Monday, 7 January 2013
Exhibit Hall 3 (Austin Convention Center)
Every day millions of lightning flashes occur around the globe but the understanding of this natural phenomenon is still lacking, mostly due to the wide range of timescales involved and to the difficulty of obtaining measurements inside storms. Fundamentally, lightning is nature's way of destroying charge separation in clouds and restoring electric neutrality. Thus, statistical patterns of lightning activity indicate the scope of these electric discharges and offer a surrogate measure of timescales for charge buildup in thunderclouds. We develop a statistical method to investigate spatial and temporal correlations among lightning flashes using National Lightning Detection Network (NLDN) geo-location data. We present two sets of results, the first involving the patterns of flashes in a storm, and the second involving the patterns of subsequent return strokes in cloud-to-ground (CG) flashes.
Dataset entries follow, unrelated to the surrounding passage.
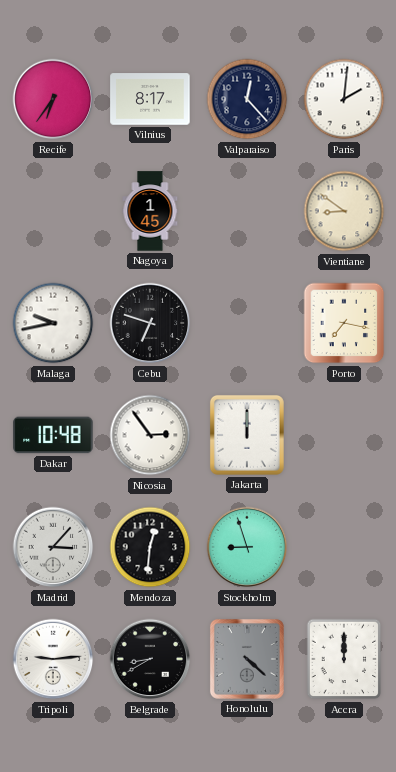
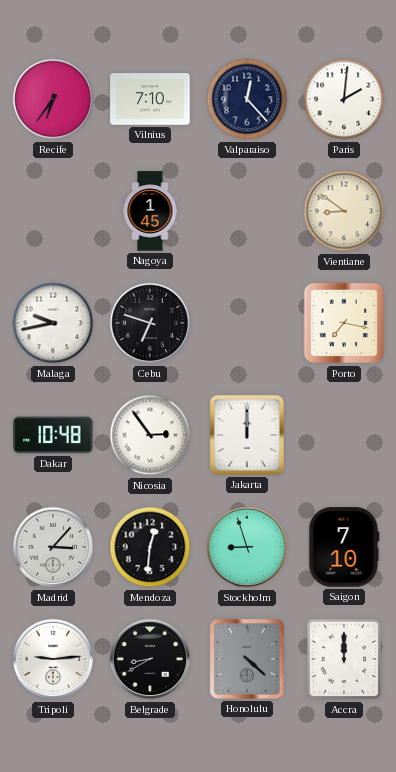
Vilnius: 8:17 -> 7:10
Saigon: none -> 7:10
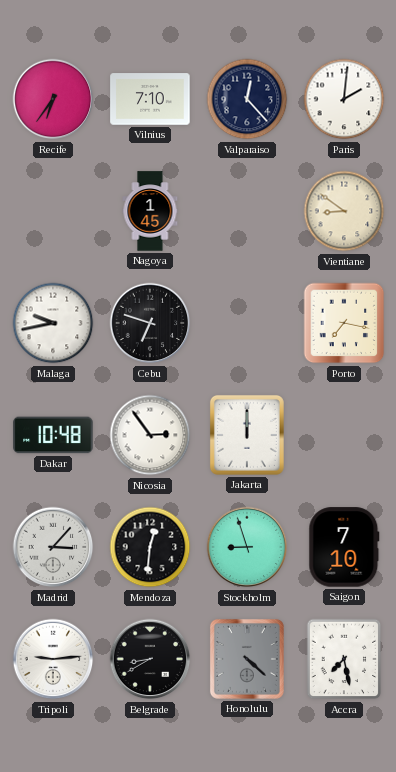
Accra: 12:00 -> 7:28
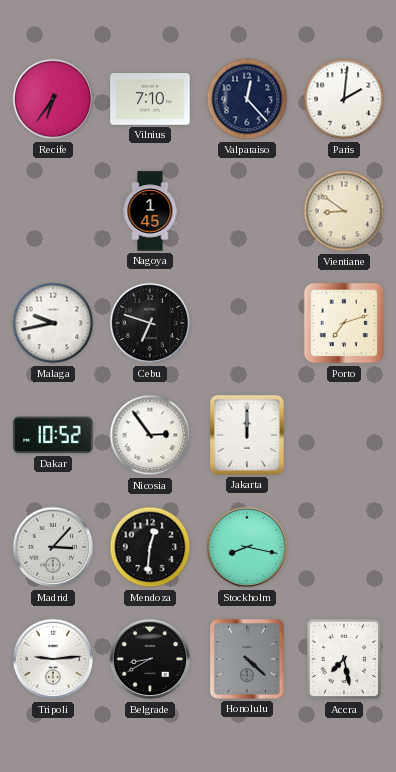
Porto: 7:17 -> 7:12
Dakar: 10:48 -> 10:52
Stockholm: 8:57 -> 8:17
Saigon: 7:10 -> none
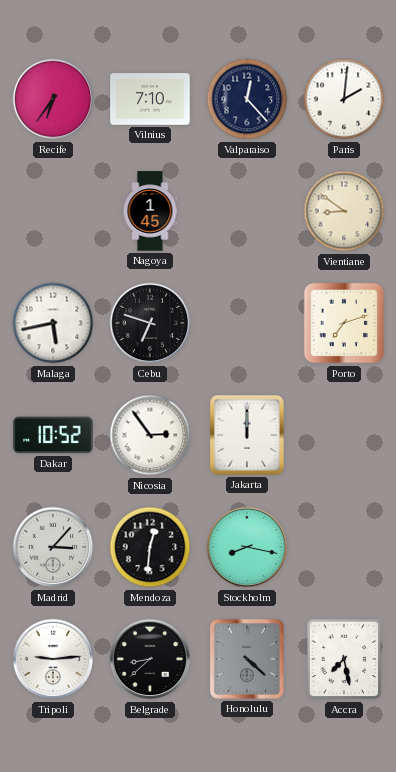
Malaga: 9:43 -> 5:43
Belgrade: 8:40 -> 8:38
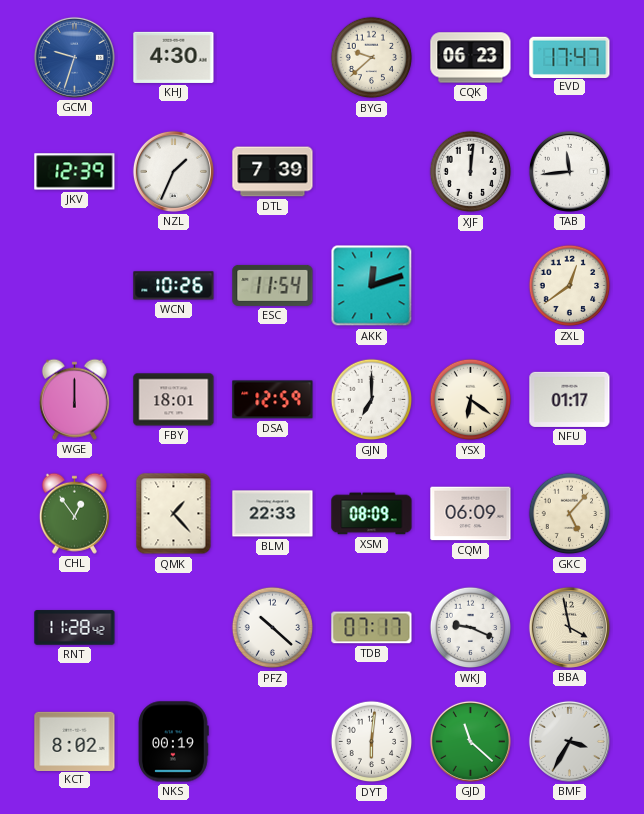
First, by monitoring the distribution of lightning activity, we can observe the charging and discharging processes in a given thunderstorm. We find that, following a lightning flash, the probability of another neighboring flash decreases and recovers with time. The probability of another flash within 10 km is reduced and takes tens of seconds to recover to the pre-flash value. This suppression effect is potentially a function of variables such as storm location, storm phase, and other lightning parameters. Second, we use NLDN data to study the evolution of the return strokes within a CG flash. A CG flash typically includes multiple return strokes, which can occur in the same channel or in multiple channels within a few kilometers. We cluster NLDN stroke data into flashes and produce the probability density function of subsequent strokes as a function of distance and time-delays relative to the previous stroke. Using this method, we investigate processes which occur during the CG lightning flash with nanosecond to millisecond timescales. For example, our results suggest that subsequent strokes that occur in a newly formed channel follow a pattern that propagates at a speed of ~200 km/s. We present our statistical techniques and discuss more thoroughly our work and results.